Retype the data in its entirety, with no word changed.

» Extracted material
>>>>
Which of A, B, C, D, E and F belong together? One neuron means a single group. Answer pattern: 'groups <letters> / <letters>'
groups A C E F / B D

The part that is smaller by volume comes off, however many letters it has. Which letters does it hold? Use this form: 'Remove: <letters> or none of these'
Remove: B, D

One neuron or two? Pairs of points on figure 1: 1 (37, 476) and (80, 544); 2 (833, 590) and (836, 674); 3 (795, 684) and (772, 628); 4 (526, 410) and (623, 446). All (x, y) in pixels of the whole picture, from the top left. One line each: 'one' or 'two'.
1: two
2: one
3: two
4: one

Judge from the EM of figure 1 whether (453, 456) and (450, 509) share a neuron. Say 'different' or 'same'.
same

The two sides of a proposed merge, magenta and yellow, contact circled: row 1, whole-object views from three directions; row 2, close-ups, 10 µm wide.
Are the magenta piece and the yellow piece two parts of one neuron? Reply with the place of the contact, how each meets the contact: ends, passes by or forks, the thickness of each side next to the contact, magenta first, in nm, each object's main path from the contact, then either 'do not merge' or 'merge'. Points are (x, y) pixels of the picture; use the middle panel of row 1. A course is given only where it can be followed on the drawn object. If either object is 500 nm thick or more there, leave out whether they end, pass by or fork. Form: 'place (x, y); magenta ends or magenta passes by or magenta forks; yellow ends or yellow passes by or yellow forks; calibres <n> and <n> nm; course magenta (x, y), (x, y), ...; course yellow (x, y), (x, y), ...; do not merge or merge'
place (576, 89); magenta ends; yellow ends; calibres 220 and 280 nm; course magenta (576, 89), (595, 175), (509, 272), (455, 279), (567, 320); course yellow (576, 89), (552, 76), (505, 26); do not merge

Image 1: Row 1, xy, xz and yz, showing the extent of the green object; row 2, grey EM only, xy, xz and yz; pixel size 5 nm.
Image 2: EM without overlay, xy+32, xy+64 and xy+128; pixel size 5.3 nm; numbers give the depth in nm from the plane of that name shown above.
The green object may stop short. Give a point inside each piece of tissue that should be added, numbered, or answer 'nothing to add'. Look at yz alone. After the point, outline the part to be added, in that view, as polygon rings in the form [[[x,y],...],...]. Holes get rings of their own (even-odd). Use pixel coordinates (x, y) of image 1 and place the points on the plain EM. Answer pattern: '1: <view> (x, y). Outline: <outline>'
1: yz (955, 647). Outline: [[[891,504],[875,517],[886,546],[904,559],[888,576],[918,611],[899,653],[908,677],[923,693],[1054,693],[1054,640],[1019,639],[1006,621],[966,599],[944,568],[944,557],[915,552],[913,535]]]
<<<<
» Written reply
Which of A, B, C, D, E and F belong together? One neuron means a single group. Answer pattern: 'groups <letters> / <letters>'
groups A C E F / B D

The part that is smaller by volume comes off, however many letters it has. Which letters does it hold? Use this form: 'Remove: <letters> or none of these'
Remove: B, D

One neuron or two? Pairs of points on figure 1: 1 (37, 476) and (80, 544); 2 (833, 590) and (836, 674); 3 (795, 684) and (772, 628); 4 (526, 410) and (623, 446). All (x, y) in pixels of the whole picture, from the top left. One line each: 'one' or 'two'.
1: two
2: one
3: two
4: one

Judge from the EM of figure 1 whether (453, 456) and (450, 509) share a neuron. Say 'different' or 'same'.
same

The two sides of a proposed merge, magenta and yellow, contact circled: row 1, whole-object views from three directions; row 2, close-ups, 10 µm wide.
Are the magenta piece and the yellow piece two parts of one neuron? Reply with the place of the contact, how each meets the contact: ends, passes by or forks, the thickness of each side next to the contact, magenta first, in nm, each object's main path from the contact, then either 'do not merge' or 'merge'. Points are (x, y) pixels of the picture; use the middle panel of row 1. A course is given only where it can be followed on the drawn object. If either object is 500 nm thick or more there, leave out whether they end, pass by or fork. Form: 'place (x, y); magenta ends or magenta passes by or magenta forks; yellow ends or yellow passes by or yellow forks; calibres <n> and <n> nm; course magenta (x, y), (x, y), ...; course yellow (x, y), (x, y), ...; do not merge or merge'
place (576, 89); magenta ends; yellow ends; calibres 220 and 280 nm; course magenta (576, 89), (595, 175), (509, 272), (455, 279), (567, 320); course yellow (576, 89), (552, 76), (505, 26); do not merge

Image 1: Row 1, xy, xz and yz, showing the extent of the green object; row 2, grey EM only, xy, xz and yz; pixel size 5 nm.
Image 2: EM without overlay, xy+32, xy+64 and xy+128; pixel size 5.3 nm; numbers give the depth in nm from the plane of that name shown above.
The green object may stop short. Give a point inside each piece of tissue that should be added, numbered, or answer 'nothing to add'. Look at yz alone. After the point, outline the part to be added, in that view, as polygon rings in the form [[[x,y],...],...]. Holes get rings of their own (even-odd). Use pixel coordinates (x, y) of image 1 and place the points on the plain EM. Answer pattern: '1: <view> (x, y). Outline: <outline>'
1: yz (955, 647). Outline: [[[891,504],[875,517],[886,546],[904,559],[888,576],[918,611],[899,653],[908,677],[923,693],[1054,693],[1054,640],[1019,639],[1006,621],[966,599],[944,568],[944,557],[915,552],[913,535]]]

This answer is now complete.